Gaza, one year after the bloodbath
Medecins Sans Frontieres
May 15, 2019 11:36 MYT
May 15, 2019 11:36 MYT
IN a Doctors Without Borders clinic in Gaza, the Singaporean anaesthetist was using an Arabic vocabulary unusual for a foreigner: “electricity, knife, burning, tingling?” The patient, Murad, 26, gestured towards his left leg, encased in a metal cage, to show the doctor where the different sensations erupted. Electricity and stabbing pains were worst just above his foot, discoloured and cold to the touch, the veins constricted after a year of pain. “The injury has destroyed me,” he said. “I was going out to work before, repairing satellite dishes, but now I can’t, and no one has reached out to help me.”
Murad was one of more than 1,300 people shot with live ammunition by the Israeli army on the bloodiest day of protests along the fence that separates Israel from Gaza on 14 May 2018. 60 people were killed on that day. It was a bloodbath with hospitals throughout Gaza overwhelmed by an incredible number of wounded. A year on and many are still suffering: legs missing too much bone to heal, infections setting in, the uncertainty and pain overwhelming.
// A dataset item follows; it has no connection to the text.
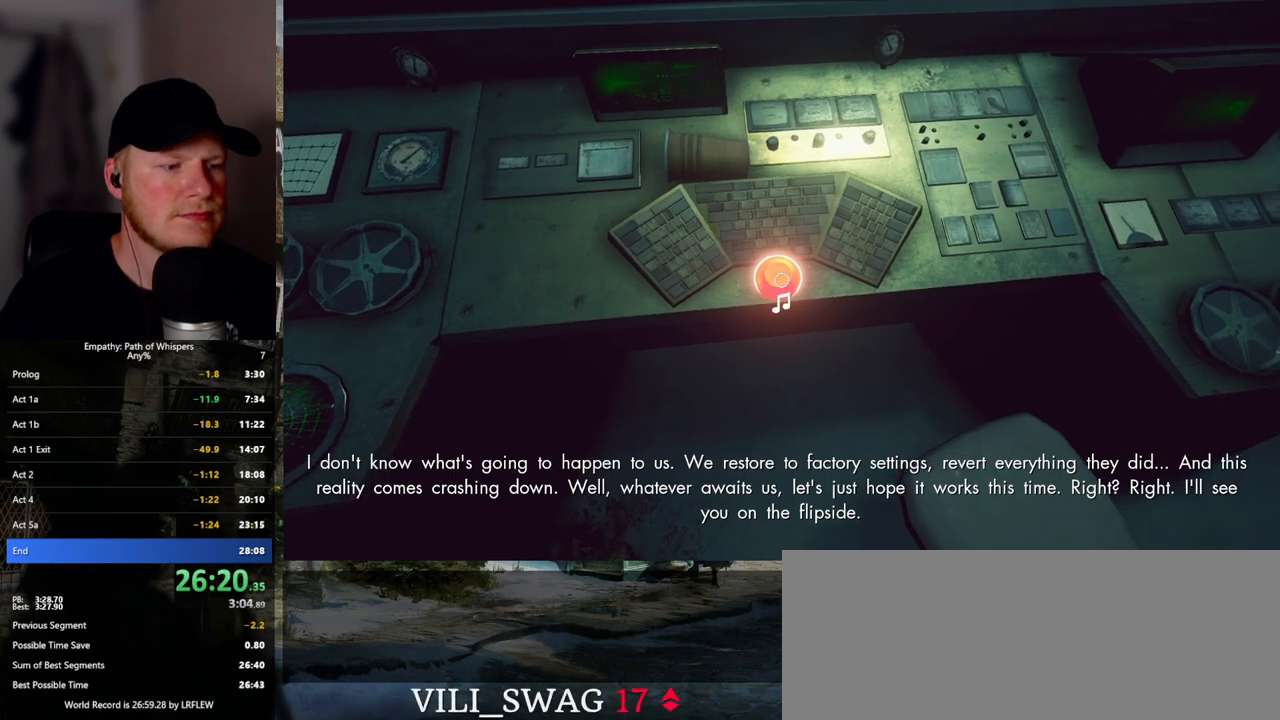
{"keys": [], "mouse": [], "events": [[50, "mouse_left", "down"], [133, "mouse_left", "up"], [267, "mouse_left", "down"], [317, "mouse_left", "up"], [367, "mouse_left", "down"], [433, "mouse_left", "up"]]}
Ahmed, 38, explained why he went to the protest on 14 May in which he was injured. “I went peacefully, as a citizen. I’m from Bir al-Saba [Beersheva] originally. Since 2000 there have been three wars, all of Gaza under fire, 13 years of the blockade, two separate states in the West Bank and Gaza. We are oppressed.” A farmer from the far south of the Strip, he took great delight in describing the animals he looked after, the plants he grew, the yoghurt and cheese he made – all impossible now, with a leg still missing three centimetres of bone even after multiple operations. “I just want to sleep, to take medication, that’s all I can do.”
Gaza’s economy has been brought to the brink of collapse by the Israeli blockade, Palestinian political infighting and Egyptian restrictions on movement. People stuck here have watched as their means of making a living have disappeared. The injuries suffered by thousands of people – more than 7,000 people have been injured by live bullets the Israeli army since 30 March 2018 – have only made things worse.
Murad has lost the ability to make a living, he said. “I taught myself how to fix things, satellite dishes, TVs. I could make 15-20 NIS ($4-5.50) a day. Since my injury I’m just sat at home. I live with my mother, my father left her and we get no help from our family.” He began to cry as he described how they had not been able to afford gas for their one-room house for a month and how they had been reduced to taking on debt just to buy biscuits and bread. “You see who your friends are in hard times,” he said. “Now I see have none.”
The Gazan health system – crippled by the same things that have brought the economy to its knees – has been overwhelmed by the injuries. Thousands of similar wounds, all needing complex and lengthy programs of treatment, have placed impossibly high demands of the Ministry of Health and the few other organisations providing healthcare in the blockaded strip. Many patients are still waiting for solutions that might not come.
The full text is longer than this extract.